Burning Laptops and Battery Recalls

Friday, September 8th, 2006

On August 15, 2006, a media flurry began when Dell announced it was recalling 4.1 million laptop batteries manufactured by Sony, the largest safety recall in the history of the consumer electronics industry. Overheating batteries have been causing laptops to catch fire or explode. The following week Apple recalled 1.8 million laptop batteries, also made by Sony.

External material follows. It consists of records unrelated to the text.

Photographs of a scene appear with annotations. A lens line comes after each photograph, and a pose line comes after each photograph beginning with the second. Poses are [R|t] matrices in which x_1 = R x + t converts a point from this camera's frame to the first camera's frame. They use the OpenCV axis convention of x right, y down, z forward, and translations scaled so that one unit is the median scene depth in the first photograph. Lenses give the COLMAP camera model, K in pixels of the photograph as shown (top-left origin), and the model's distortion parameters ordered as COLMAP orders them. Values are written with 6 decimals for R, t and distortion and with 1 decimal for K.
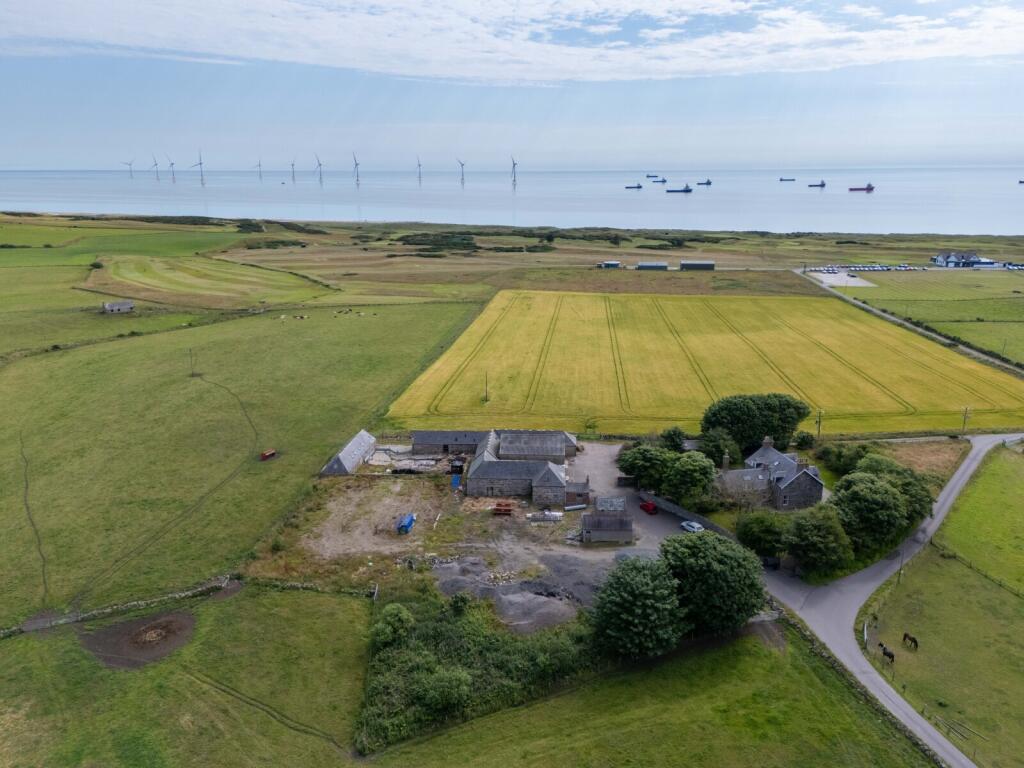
lens RADIAL K [[751.5, 0, 512.0], [0, 751.5, 384.0], [0, 0, 1]] dist [0.091677, -0.086762]
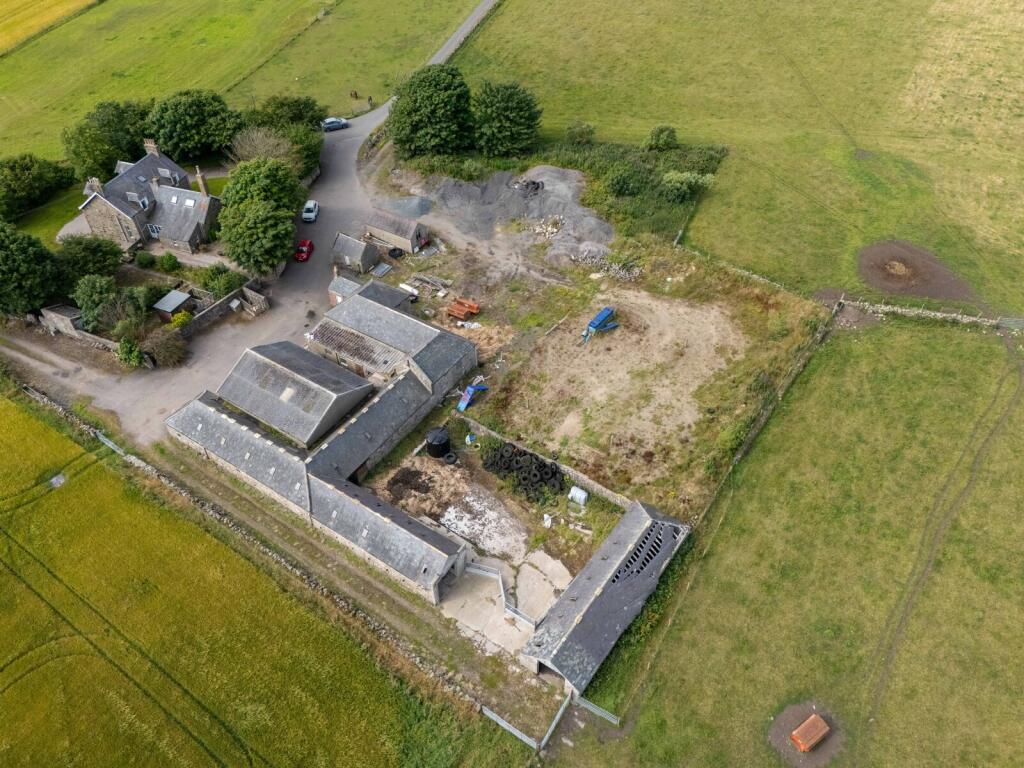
lens RADIAL K [[751.5, 0, 512.0], [0, 751.5, 384.0], [0, 0, 1]] dist [0.091677, -0.086762]
pose [[-0.863647, -0.339369, 0.372751, -0.281407], [0.152817, 0.528388, 0.835137, -0.317352], [-0.480376, 0.778226, -0.404479, 1.093019]]
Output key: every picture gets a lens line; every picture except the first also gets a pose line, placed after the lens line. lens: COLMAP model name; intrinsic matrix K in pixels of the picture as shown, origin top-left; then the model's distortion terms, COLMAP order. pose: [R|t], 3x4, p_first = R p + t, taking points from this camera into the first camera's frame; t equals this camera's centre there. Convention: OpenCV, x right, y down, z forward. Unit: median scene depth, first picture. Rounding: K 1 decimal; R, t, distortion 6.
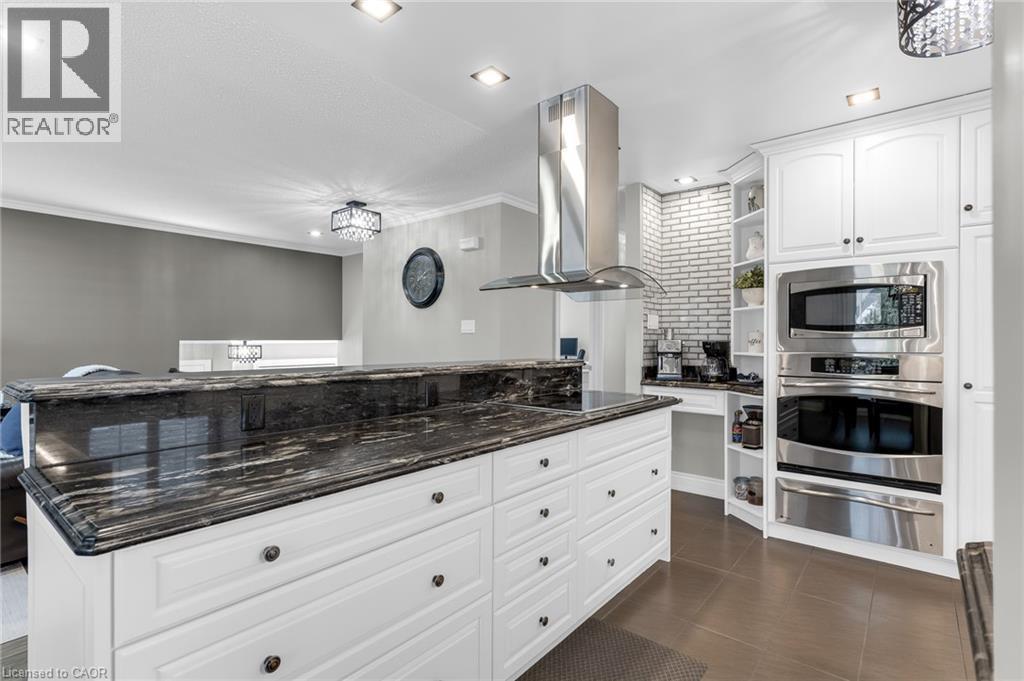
lens RADIAL K [[494.0, 0, 512.0], [0, 494.0, 340.5], [0, 0, 1]] dist [0.000941, 0.000119]
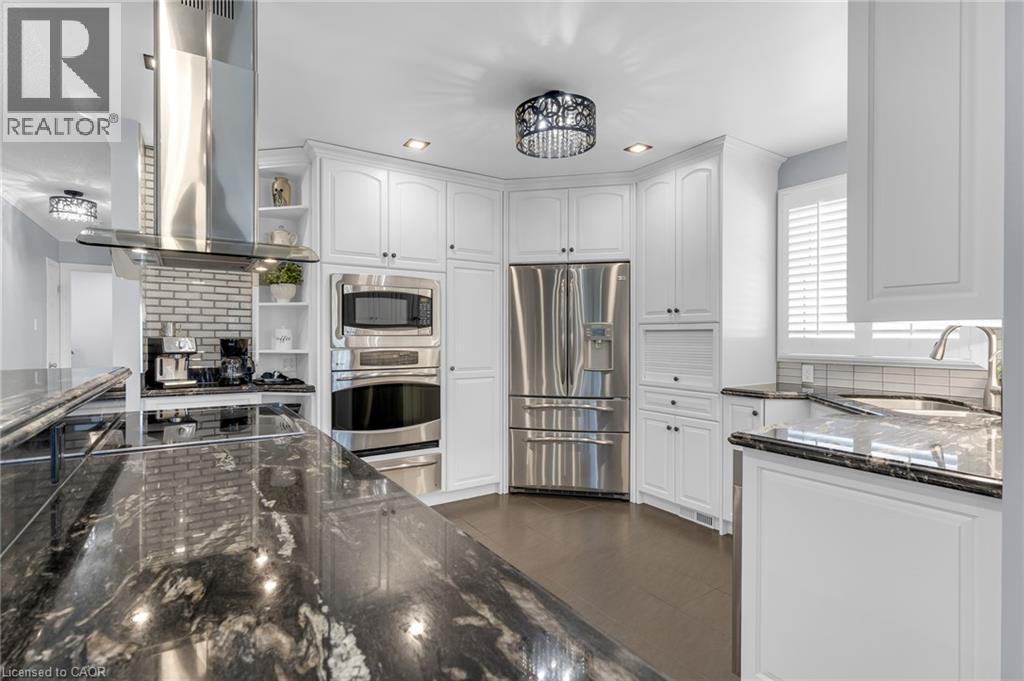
lens RADIAL K [[494.0, 0, 512.0], [0, 494.0, 340.5], [0, 0, 1]] dist [0.000941, 0.000119]
pose [[0.301908, -0.005913, 0.953319, -0.379447], [0.000973, 0.999982, 0.005894, 0.000404], [-0.953337, -0.000852, 0.301908, 0.351632]]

Seeing two of the industry’s most polar-opposite brands pulled into the same debacle made us wonder how the media treatment would play out. We looked at the tone and visibility of Dell and Apple’s battery woe media coverage and noticed Dell had far more visibility and negative tone than Apple.

Media Coverage by Tone
Dell and Apple Battery Problems, August 2006
Dell Apple Bettery Problems Newscycle

MediaSignalTM is calculated by adjusting the reach number for each article based on how prominently the subject (Dell/Apple) is mentioned and then adding together the adjusted reach numbers for each company’s total base of news articles. This chart is based on 6,986 online, print and broadcast news articles for Dell and 5,270 for Apple. Green corresponds to positive MediaSignal, blue/gray to neutral and red to negative.

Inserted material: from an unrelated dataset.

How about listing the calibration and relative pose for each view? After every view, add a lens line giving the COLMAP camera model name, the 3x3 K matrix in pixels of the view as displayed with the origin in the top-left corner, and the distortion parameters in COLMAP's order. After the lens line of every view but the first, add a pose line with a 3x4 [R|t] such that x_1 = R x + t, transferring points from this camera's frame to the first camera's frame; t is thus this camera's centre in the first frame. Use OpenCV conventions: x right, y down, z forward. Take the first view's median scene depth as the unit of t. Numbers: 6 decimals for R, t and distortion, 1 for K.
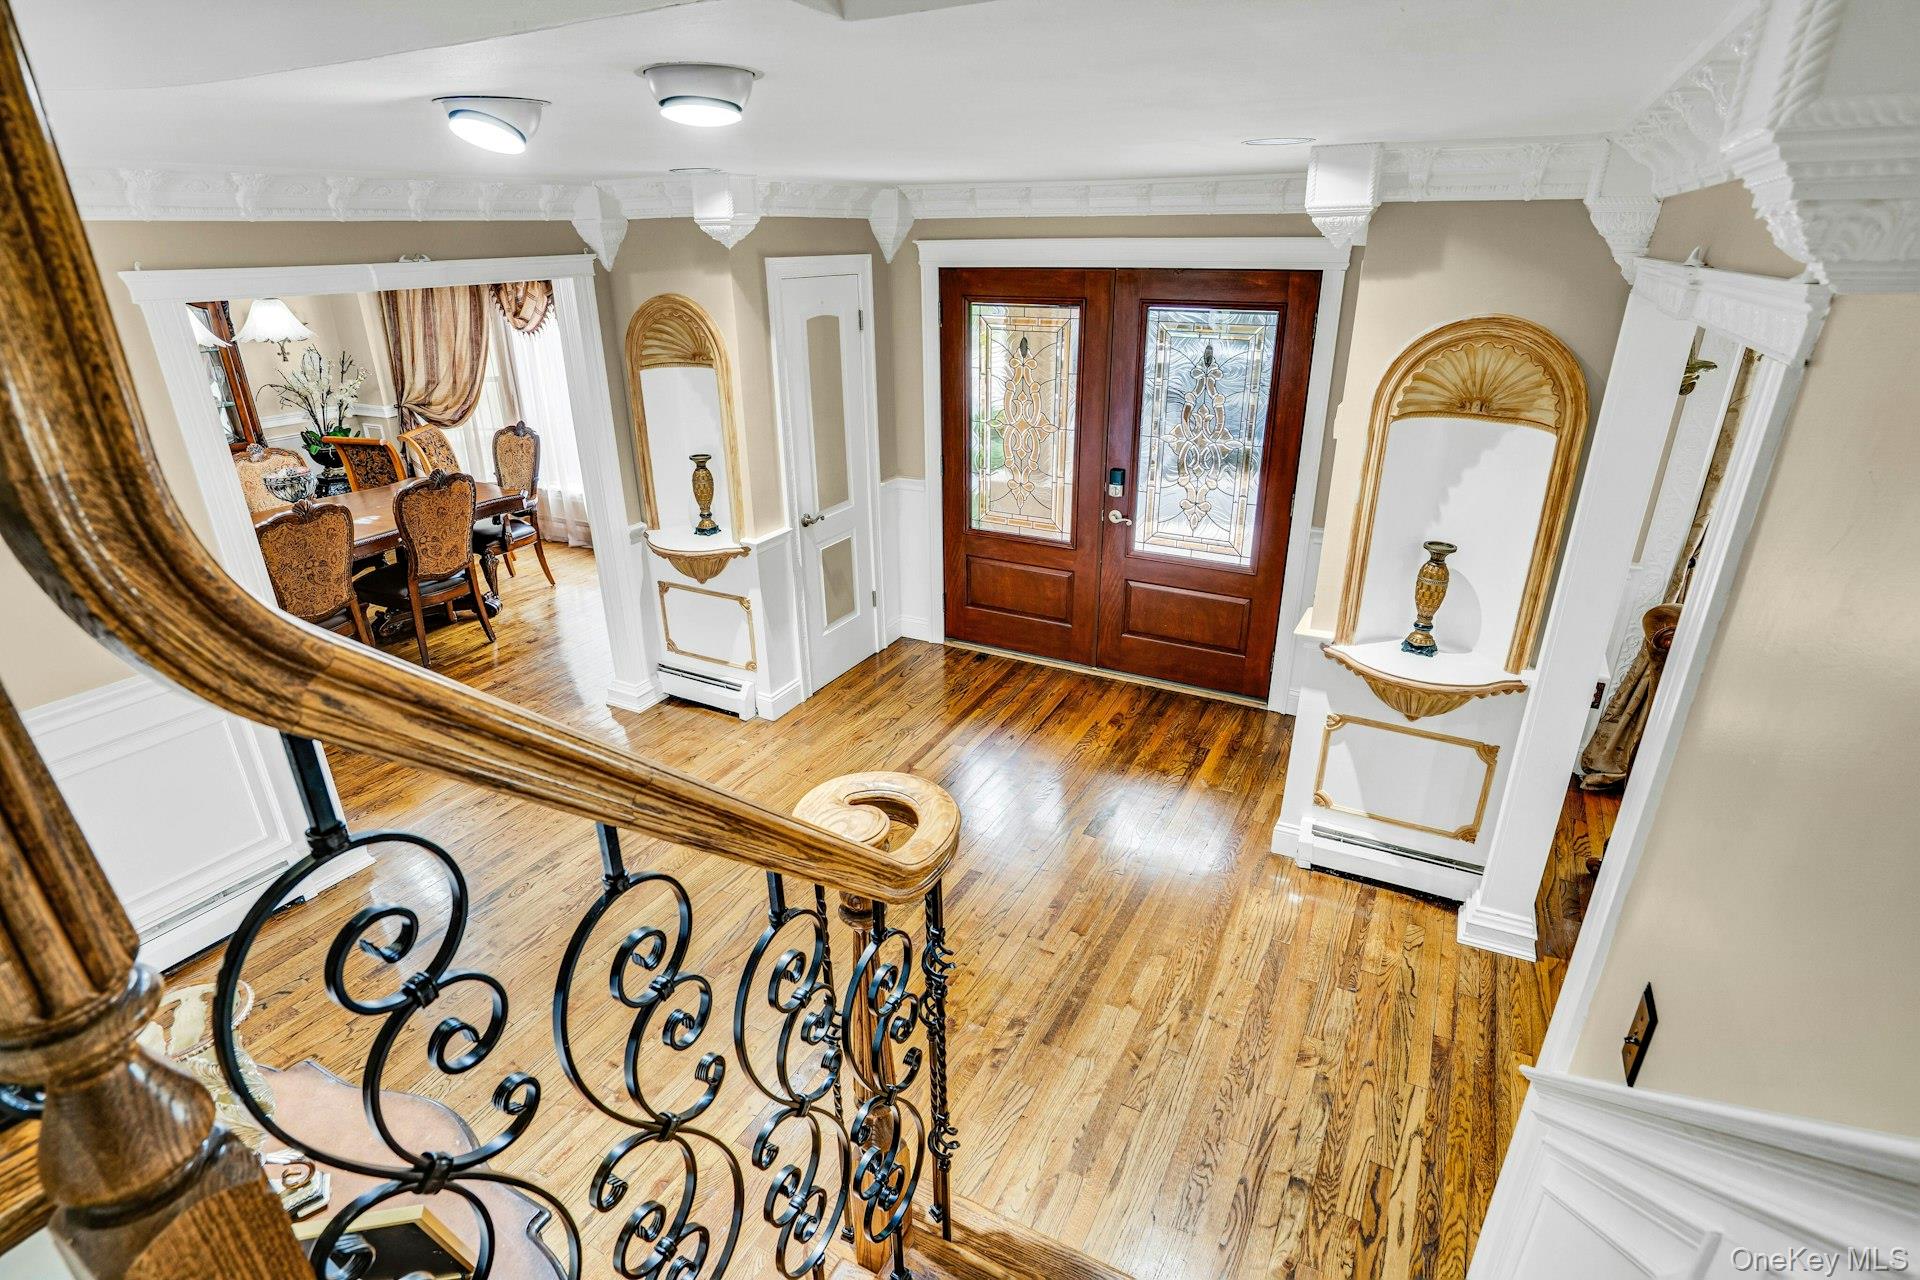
lens RADIAL K [[960.2, 0, 966.9], [0, 960.2, 642.2], [0, 0, 1]] dist [-0.041161, 0.018386]
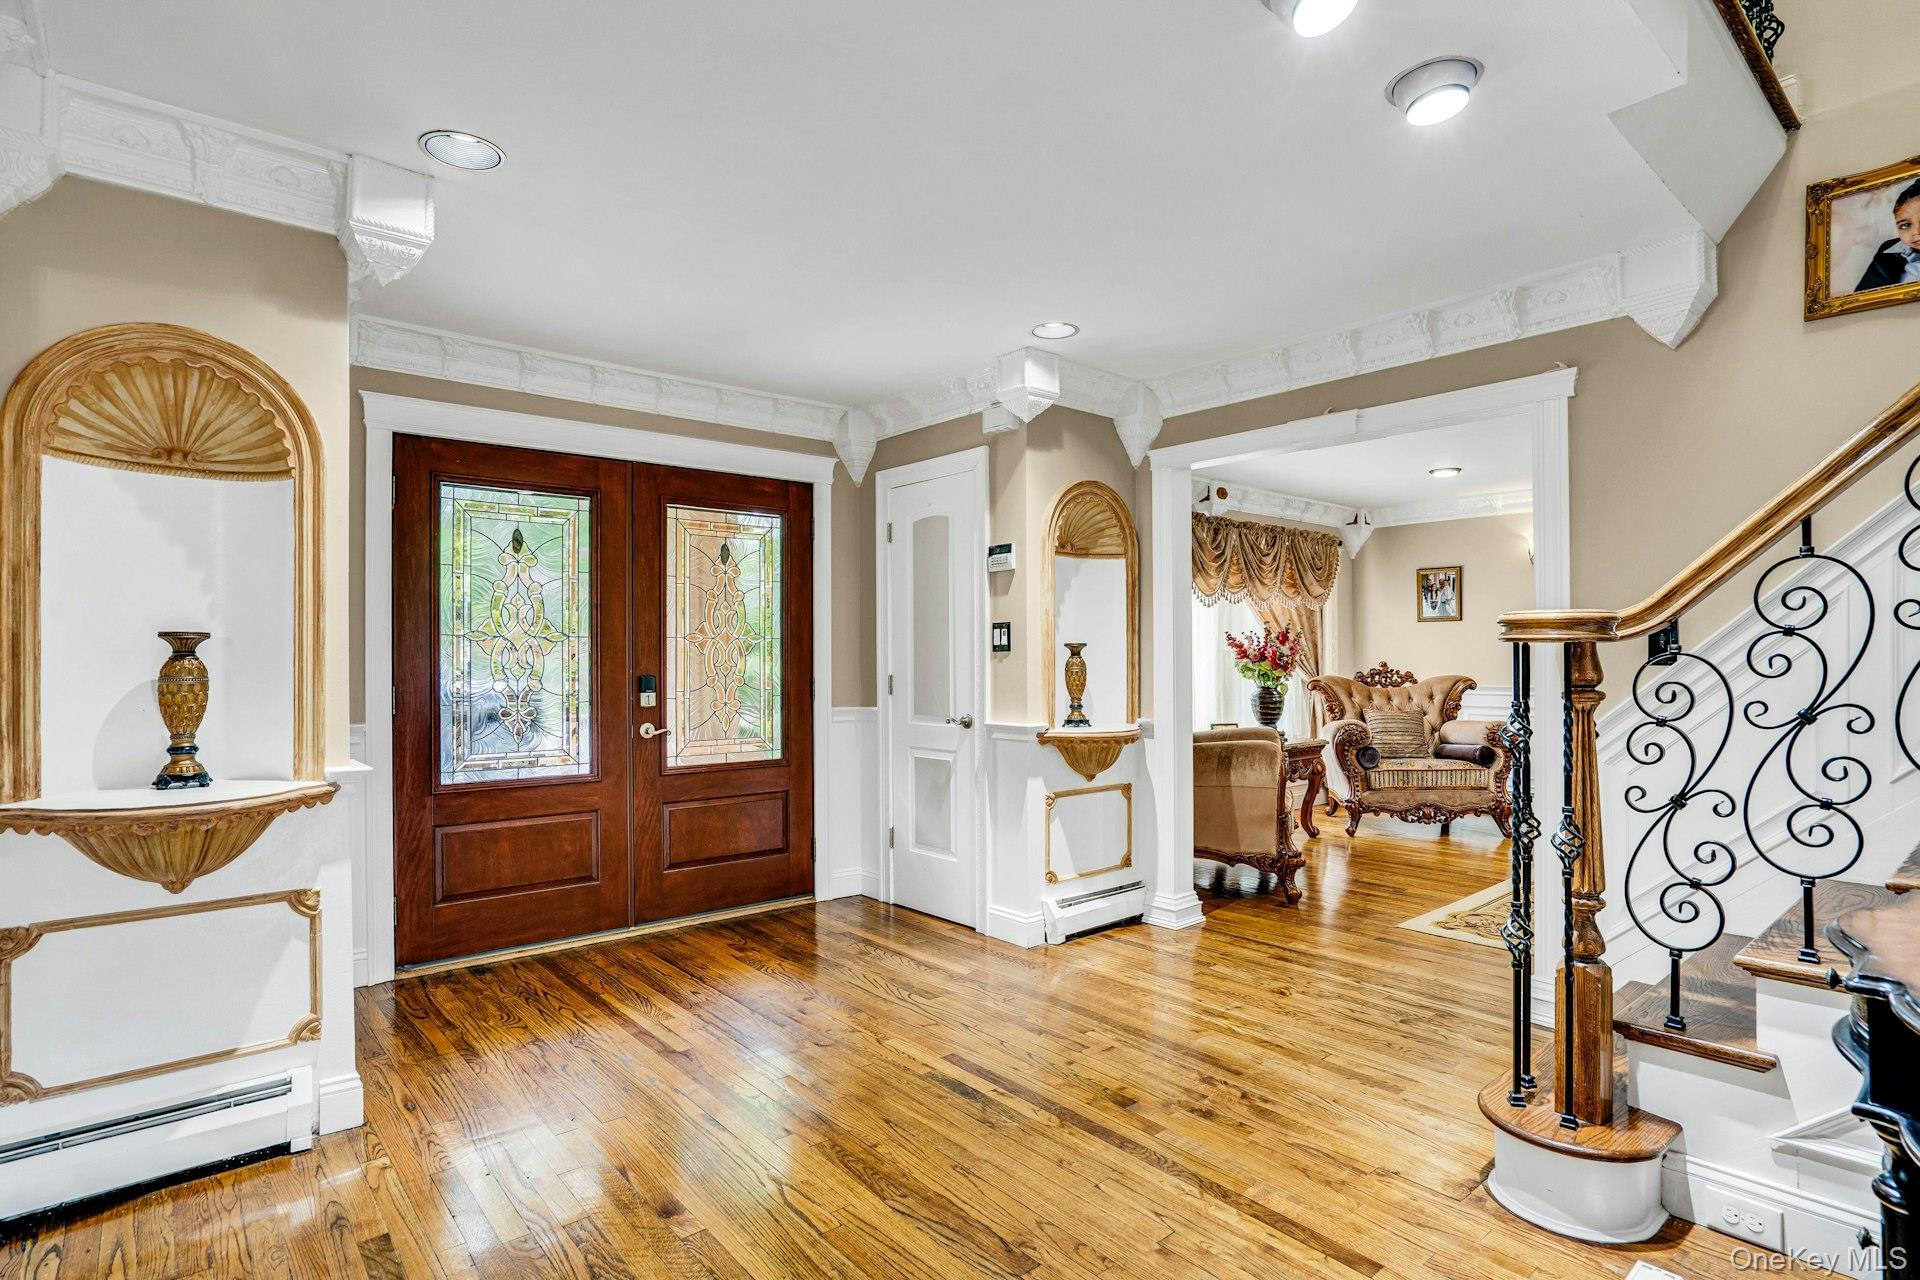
lens RADIAL K [[960.2, 0, 968.3], [0, 960.2, 648.5], [0, 0, 1]] dist [-0.041161, 0.018386]
pose [[0.376294, 0.012146, 0.926421, -0.573466], [0.361937, 0.918534, -0.159054, 0.046448], [-0.852880, 0.395156, 0.341243, 0.454074]]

One reason for this discrepancy in tone is that Dell was first to recall the Sony batteries and in that initial burst of coverage, Apple came forward to say that it was looking into the matter and examining its own Sony laptop batteries. Was it Dell taking a proactive lead on critical safety issues? Engadget and other blogs had been following the saga laptop by laptop, calling it to Dell’s attention. If you take a look at discussion of Dell and battery problems in the Blogosphere, the writing may have been on the wall for awhile.

Newscycle Report
Blog vs. Media Coverage for Dell Battery Problems
dell_apple-battery-recall_newscycle_090706.jpg

The chart shows the media coverage in volume (blue) over time compared to blog posts (gray) over time for discussion of Dell and battery problems.

InfoWorld reported that Dell and Sony knew about the problem as far back as 10 months ago. According to one Slashdot comment, Dell registered www.dellbatteryprogram.com on 11/10/2005, possibly anticipating a recall. One thing is certain though – with upwards of 50 millions blogs containing the personal experiences of millions of people, there’s no need to wait for customers to come to you. Public information on the Internet is often a better source of data for understanding your customer’s experience with your product.